Energy of blow = mass of ram × height the ram is raised over its rest position × gravitational constant

So, to add more energy on each ram blow, the Macedonian soldiers could either add weight to the ram or pull back harder, thereby raising the ram higher on the arcing path made by the swing of the rope.

3. The Cheval-de-frise

The great thing about a model cheval-de-frise is that it is easily built with hand tools and can be scaled up to life-size using the same construction principles if desired. As described below, this model makes an interesting pencil holder/desk accessory and history-related DIY project, and one sure to get attention from visitors!

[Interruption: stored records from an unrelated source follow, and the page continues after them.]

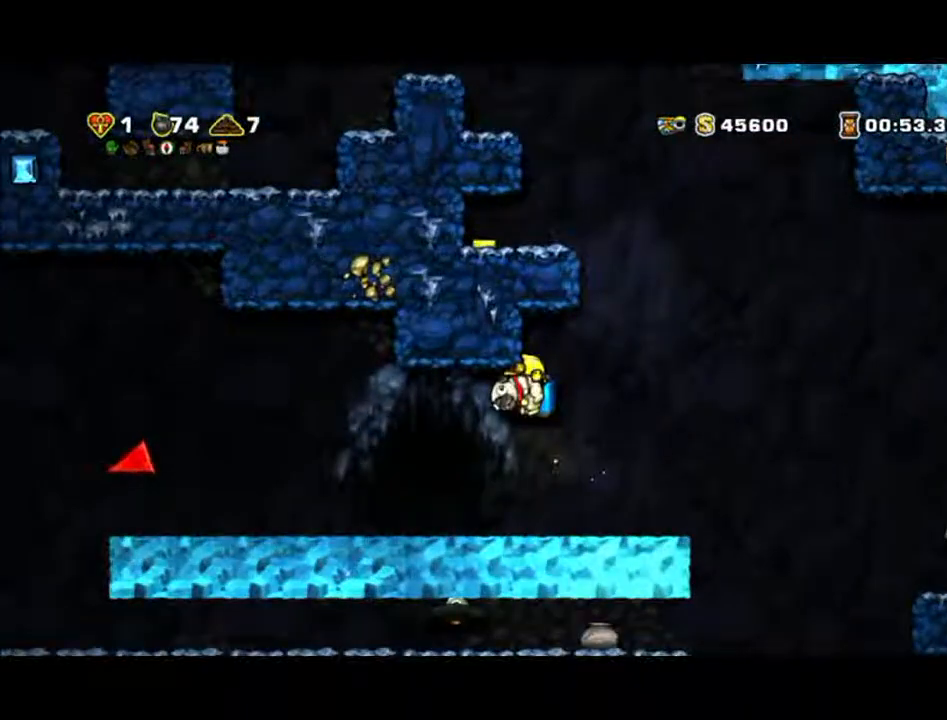
{"buttons": [], "left_stick": "left", "events": []}
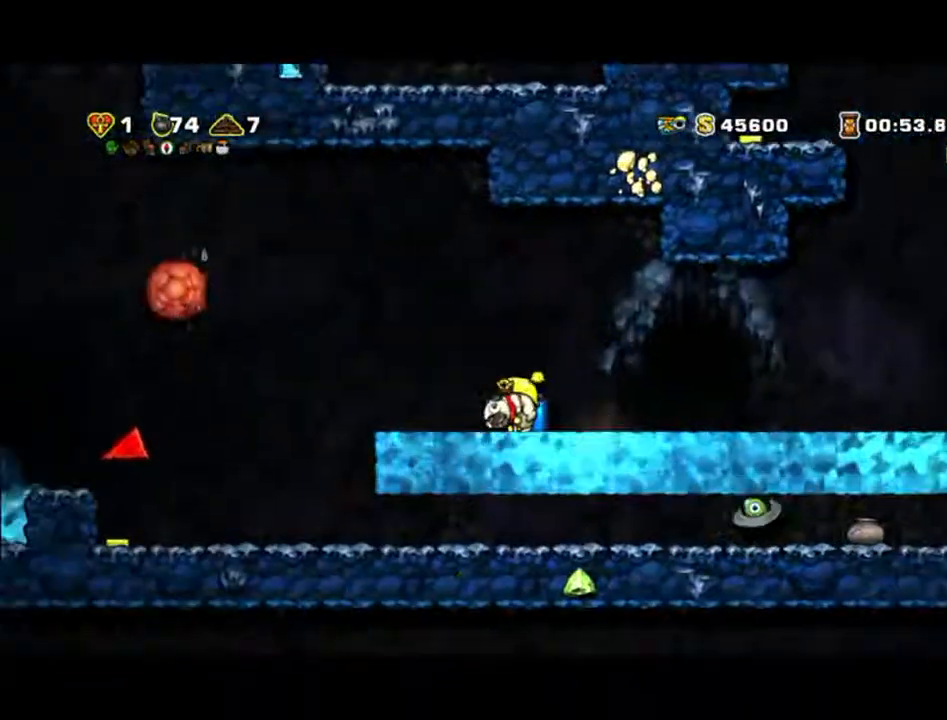
{"buttons": ["A"], "left_stick": "left", "events": [[33, "A", "down"]]}
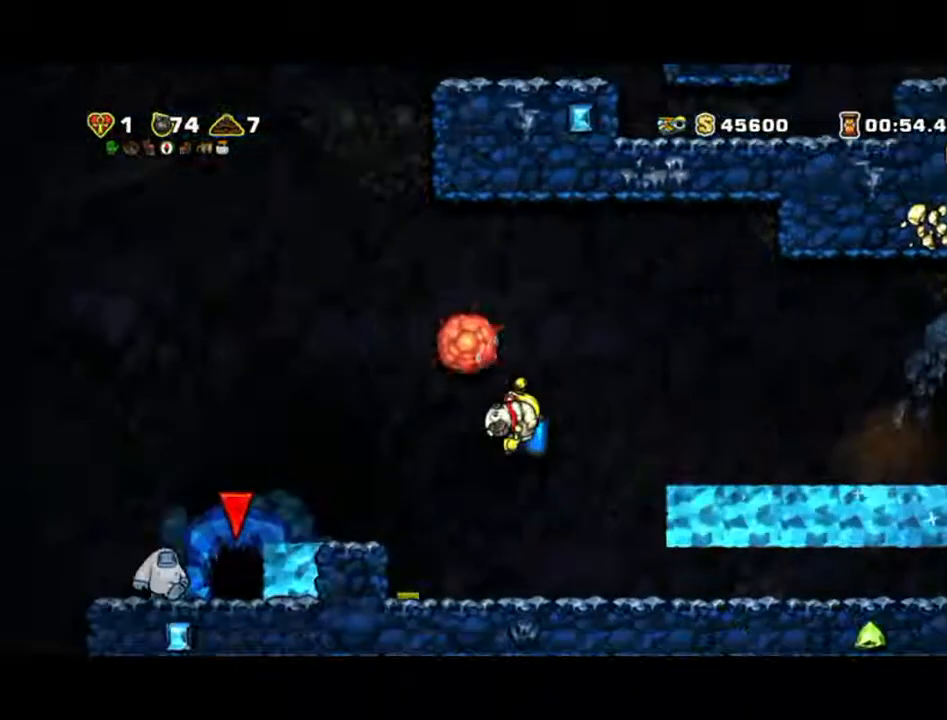
{"buttons": [], "left_stick": "left", "events": [[67, "A", "up"]]}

- (1) square wooden dowel, 1-inch × 1-inch × 10-inches long
- (18) round (not hexagonal) wooden pencils, sharpened (Mirado Black Warrior pencils are sold in many US office supply stores. If you can’t find any at your local store, use this Internet search term: “round pencils.”)

- Ruler
- Pencil
- Drill press (a hand drill will work, but it takes more care to make a perfectly straight hole) with a 5/16-inch drill bit


1. Using your ruler and pencil, carefully lay out the hole drilling pattern shown below on the dowel. Make a mark for each hole, laid out on the centerline of the long faces, with each hole 1 inch apart from the next parallel hole, and ½ inch apart from the adjoining perpendicular hole, as shown in the drilling diagram.

Fig 7.6

2. Drill 9 holes in each face of the dowel. Keep the drill bit perpendicular to the wood face and drill 5/16-inch diameter holes through the square dowel, according to the drilling pattern laid out in step 1.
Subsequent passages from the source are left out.